* DATA FOR PROCESSING *
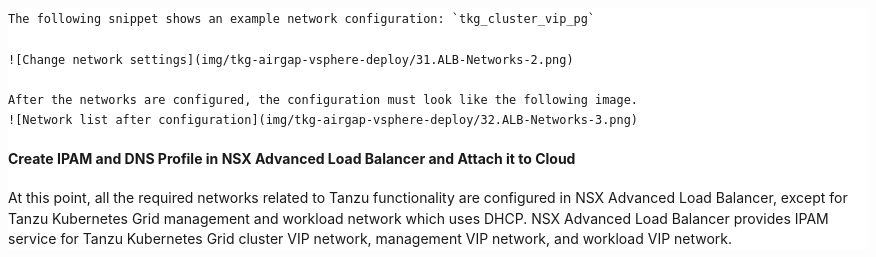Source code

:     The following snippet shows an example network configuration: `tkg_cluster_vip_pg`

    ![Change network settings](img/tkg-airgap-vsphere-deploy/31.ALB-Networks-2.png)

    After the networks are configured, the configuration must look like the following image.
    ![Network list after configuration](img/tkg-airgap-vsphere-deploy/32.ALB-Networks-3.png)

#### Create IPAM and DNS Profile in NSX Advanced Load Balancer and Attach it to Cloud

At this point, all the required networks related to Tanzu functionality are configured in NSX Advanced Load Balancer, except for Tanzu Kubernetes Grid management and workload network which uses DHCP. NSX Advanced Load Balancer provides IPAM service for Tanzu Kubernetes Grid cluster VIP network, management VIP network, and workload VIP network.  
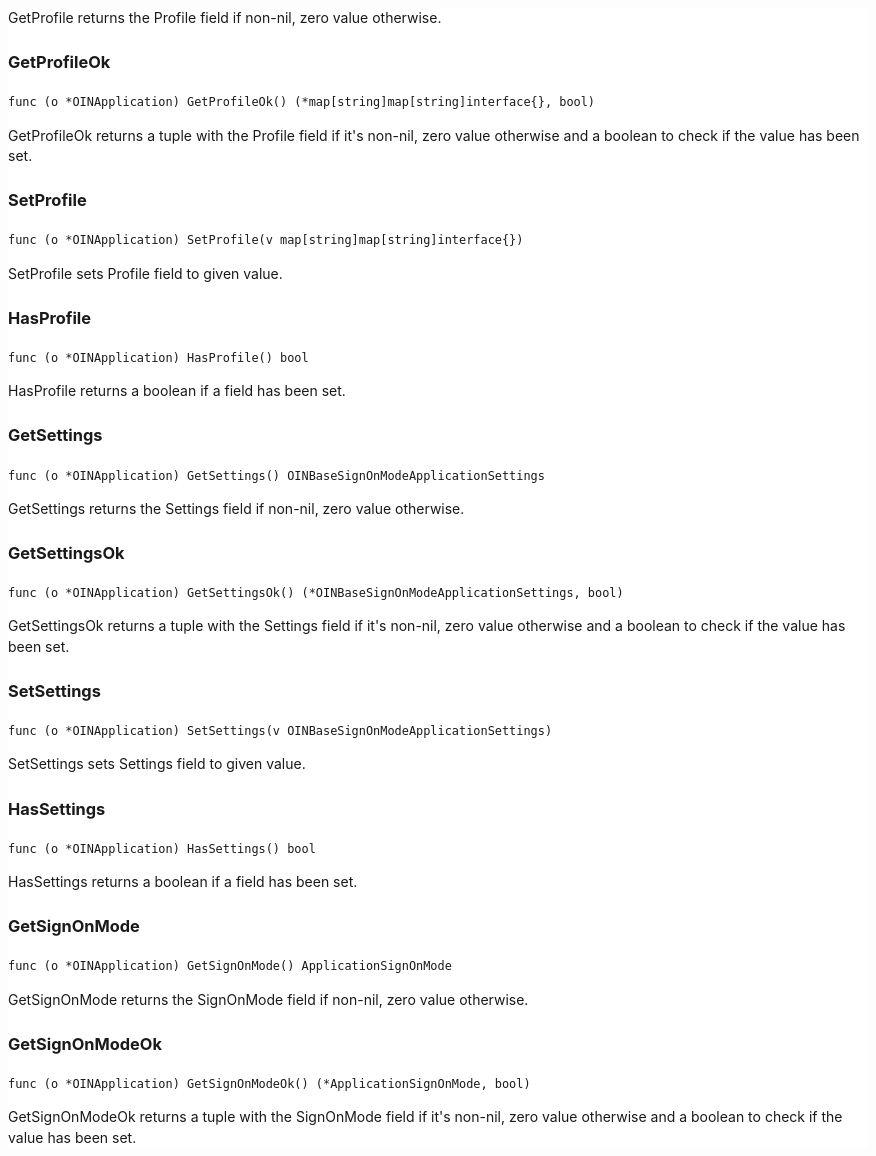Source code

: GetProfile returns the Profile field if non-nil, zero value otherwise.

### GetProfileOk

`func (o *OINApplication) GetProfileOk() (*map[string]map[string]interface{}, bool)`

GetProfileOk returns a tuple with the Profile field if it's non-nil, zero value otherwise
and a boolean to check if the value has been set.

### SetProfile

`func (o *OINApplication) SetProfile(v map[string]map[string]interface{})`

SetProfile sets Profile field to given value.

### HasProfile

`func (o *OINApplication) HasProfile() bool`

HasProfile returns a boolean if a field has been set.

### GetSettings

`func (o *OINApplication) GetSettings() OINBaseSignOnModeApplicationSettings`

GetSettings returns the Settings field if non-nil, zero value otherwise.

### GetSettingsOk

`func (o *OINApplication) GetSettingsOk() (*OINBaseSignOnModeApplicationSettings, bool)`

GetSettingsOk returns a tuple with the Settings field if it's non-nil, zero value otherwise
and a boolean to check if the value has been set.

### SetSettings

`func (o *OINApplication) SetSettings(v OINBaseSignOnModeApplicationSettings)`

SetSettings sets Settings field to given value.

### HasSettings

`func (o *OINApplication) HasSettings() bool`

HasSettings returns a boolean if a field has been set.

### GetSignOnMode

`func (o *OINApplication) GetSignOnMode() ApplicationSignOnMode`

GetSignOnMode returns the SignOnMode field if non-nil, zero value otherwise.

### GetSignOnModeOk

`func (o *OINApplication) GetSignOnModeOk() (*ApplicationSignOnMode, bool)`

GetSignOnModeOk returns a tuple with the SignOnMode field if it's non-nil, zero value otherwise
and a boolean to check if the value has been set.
==
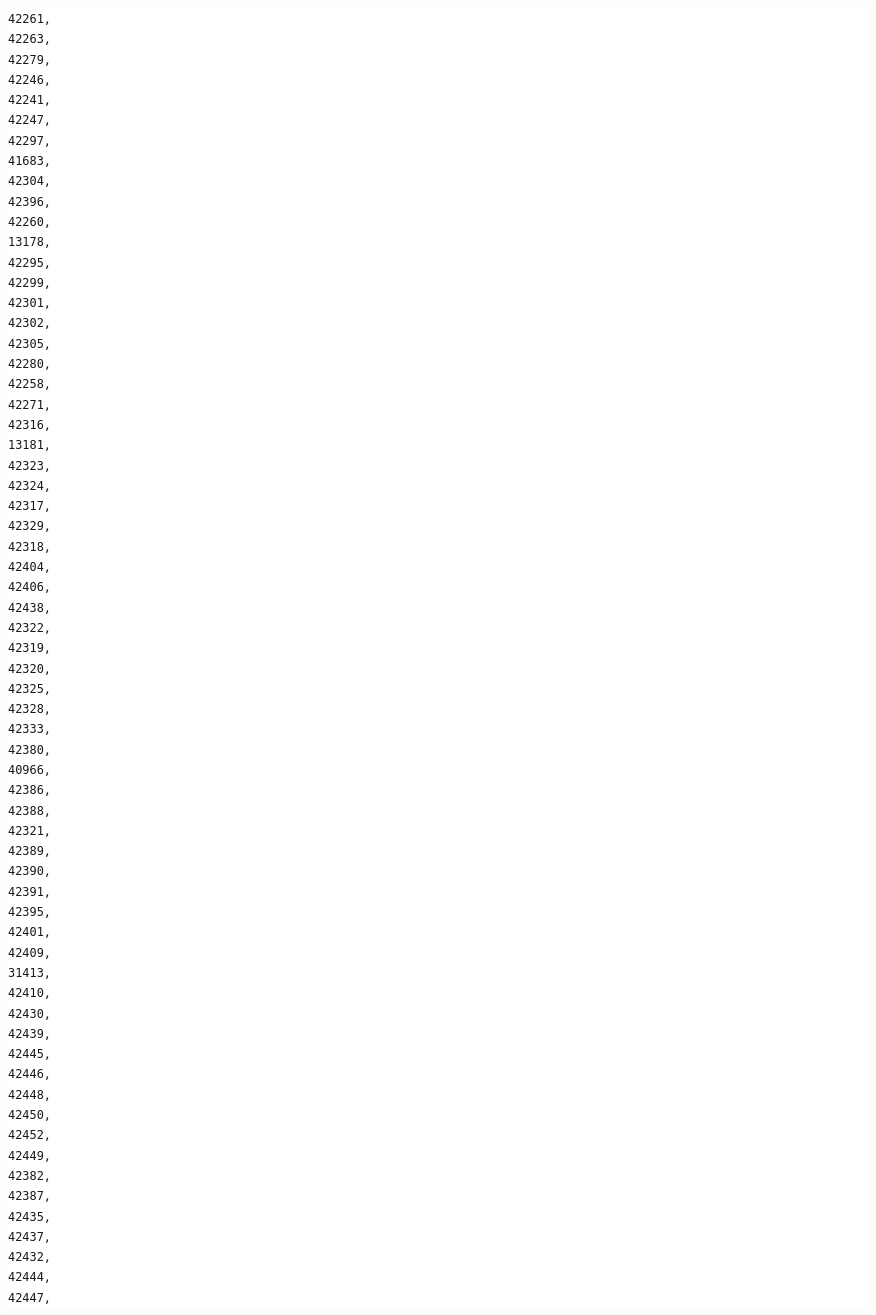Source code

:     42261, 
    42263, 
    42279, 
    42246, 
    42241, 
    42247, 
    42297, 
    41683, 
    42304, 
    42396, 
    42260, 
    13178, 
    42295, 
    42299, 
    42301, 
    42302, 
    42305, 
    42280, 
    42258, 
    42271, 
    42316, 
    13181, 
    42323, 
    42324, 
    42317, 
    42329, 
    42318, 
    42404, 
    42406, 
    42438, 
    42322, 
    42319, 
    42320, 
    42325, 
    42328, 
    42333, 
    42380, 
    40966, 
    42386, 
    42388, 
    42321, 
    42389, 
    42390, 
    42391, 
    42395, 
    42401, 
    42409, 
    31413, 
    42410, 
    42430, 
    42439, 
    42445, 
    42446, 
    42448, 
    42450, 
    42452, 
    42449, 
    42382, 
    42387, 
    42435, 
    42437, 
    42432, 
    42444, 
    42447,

* TASK *
Write only the number of lines above in which the word "Balancer" is found.

* RESULT *
2